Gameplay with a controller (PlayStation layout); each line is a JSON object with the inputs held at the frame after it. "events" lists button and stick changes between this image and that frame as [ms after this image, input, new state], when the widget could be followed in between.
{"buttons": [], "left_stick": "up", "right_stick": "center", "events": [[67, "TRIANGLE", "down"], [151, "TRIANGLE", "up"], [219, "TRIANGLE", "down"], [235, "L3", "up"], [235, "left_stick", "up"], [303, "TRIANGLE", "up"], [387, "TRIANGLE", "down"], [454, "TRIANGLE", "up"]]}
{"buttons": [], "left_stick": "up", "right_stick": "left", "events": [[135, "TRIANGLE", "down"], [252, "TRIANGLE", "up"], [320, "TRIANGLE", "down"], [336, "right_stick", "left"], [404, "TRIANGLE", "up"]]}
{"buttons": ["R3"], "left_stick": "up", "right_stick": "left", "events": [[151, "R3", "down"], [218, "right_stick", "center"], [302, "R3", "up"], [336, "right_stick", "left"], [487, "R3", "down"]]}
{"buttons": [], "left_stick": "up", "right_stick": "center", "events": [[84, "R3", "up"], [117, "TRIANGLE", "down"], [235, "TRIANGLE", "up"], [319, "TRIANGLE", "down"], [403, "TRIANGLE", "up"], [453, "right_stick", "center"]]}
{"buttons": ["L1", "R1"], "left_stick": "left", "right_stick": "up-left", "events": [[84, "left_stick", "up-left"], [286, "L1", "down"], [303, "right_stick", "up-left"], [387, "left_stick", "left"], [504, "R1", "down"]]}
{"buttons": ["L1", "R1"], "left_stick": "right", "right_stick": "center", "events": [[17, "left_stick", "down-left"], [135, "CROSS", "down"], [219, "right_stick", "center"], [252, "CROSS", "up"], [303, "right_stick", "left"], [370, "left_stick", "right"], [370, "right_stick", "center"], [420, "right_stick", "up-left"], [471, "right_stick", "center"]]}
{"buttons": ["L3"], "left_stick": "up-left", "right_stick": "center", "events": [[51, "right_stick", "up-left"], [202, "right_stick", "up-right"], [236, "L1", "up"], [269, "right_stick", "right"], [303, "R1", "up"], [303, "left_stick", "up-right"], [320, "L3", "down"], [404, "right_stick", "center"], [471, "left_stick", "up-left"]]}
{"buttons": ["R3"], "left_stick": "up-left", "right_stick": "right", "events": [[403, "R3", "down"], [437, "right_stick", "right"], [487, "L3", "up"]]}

### [Assigned task]
Line by line, the data should be returned exactly as written.

### [Reply to the task]
Gameplay with a controller (PlayStation layout); each line is a JSON object with the inputs held at the frame after it. "events" lists button and stick changes between this image and that frame as [ms after this image, input, new state], when the widget could be followed in between.
{"buttons": [], "left_stick": "up", "right_stick": "center", "events": [[67, "TRIANGLE", "down"], [151, "TRIANGLE", "up"], [219, "TRIANGLE", "down"], [235, "L3", "up"], [235, "left_stick", "up"], [303, "TRIANGLE", "up"], [387, "TRIANGLE", "down"], [454, "TRIANGLE", "up"]]}
{"buttons": [], "left_stick": "up", "right_stick": "left", "events": [[135, "TRIANGLE", "down"], [252, "TRIANGLE", "up"], [320, "TRIANGLE", "down"], [336, "right_stick", "left"], [404, "TRIANGLE", "up"]]}
{"buttons": ["R3"], "left_stick": "up", "right_stick": "left", "events": [[151, "R3", "down"], [218, "right_stick", "center"], [302, "R3", "up"], [336, "right_stick", "left"], [487, "R3", "down"]]}
{"buttons": [], "left_stick": "up", "right_stick": "center", "events": [[84, "R3", "up"], [117, "TRIANGLE", "down"], [235, "TRIANGLE", "up"], [319, "TRIANGLE", "down"], [403, "TRIANGLE", "up"], [453, "right_stick", "center"]]}
{"buttons": ["L1", "R1"], "left_stick": "left", "right_stick": "up-left", "events": [[84, "left_stick", "up-left"], [286, "L1", "down"], [303, "right_stick", "up-left"], [387, "left_stick", "left"], [504, "R1", "down"]]}
{"buttons": ["L1", "R1"], "left_stick": "right", "right_stick": "center", "events": [[17, "left_stick", "down-left"], [135, "CROSS", "down"], [219, "right_stick", "center"], [252, "CROSS", "up"], [303, "right_stick", "left"], [370, "left_stick", "right"], [370, "right_stick", "center"], [420, "right_stick", "up-left"], [471, "right_stick", "center"]]}
{"buttons": ["L3"], "left_stick": "up-left", "right_stick": "center", "events": [[51, "right_stick", "up-left"], [202, "right_stick", "up-right"], [236, "L1", "up"], [269, "right_stick", "right"], [303, "R1", "up"], [303, "left_stick", "up-right"], [320, "L3", "down"], [404, "right_stick", "center"], [471, "left_stick", "up-left"]]}
{"buttons": ["R3"], "left_stick": "up-left", "right_stick": "right", "events": [[403, "R3", "down"], [437, "right_stick", "right"], [487, "L3", "up"]]}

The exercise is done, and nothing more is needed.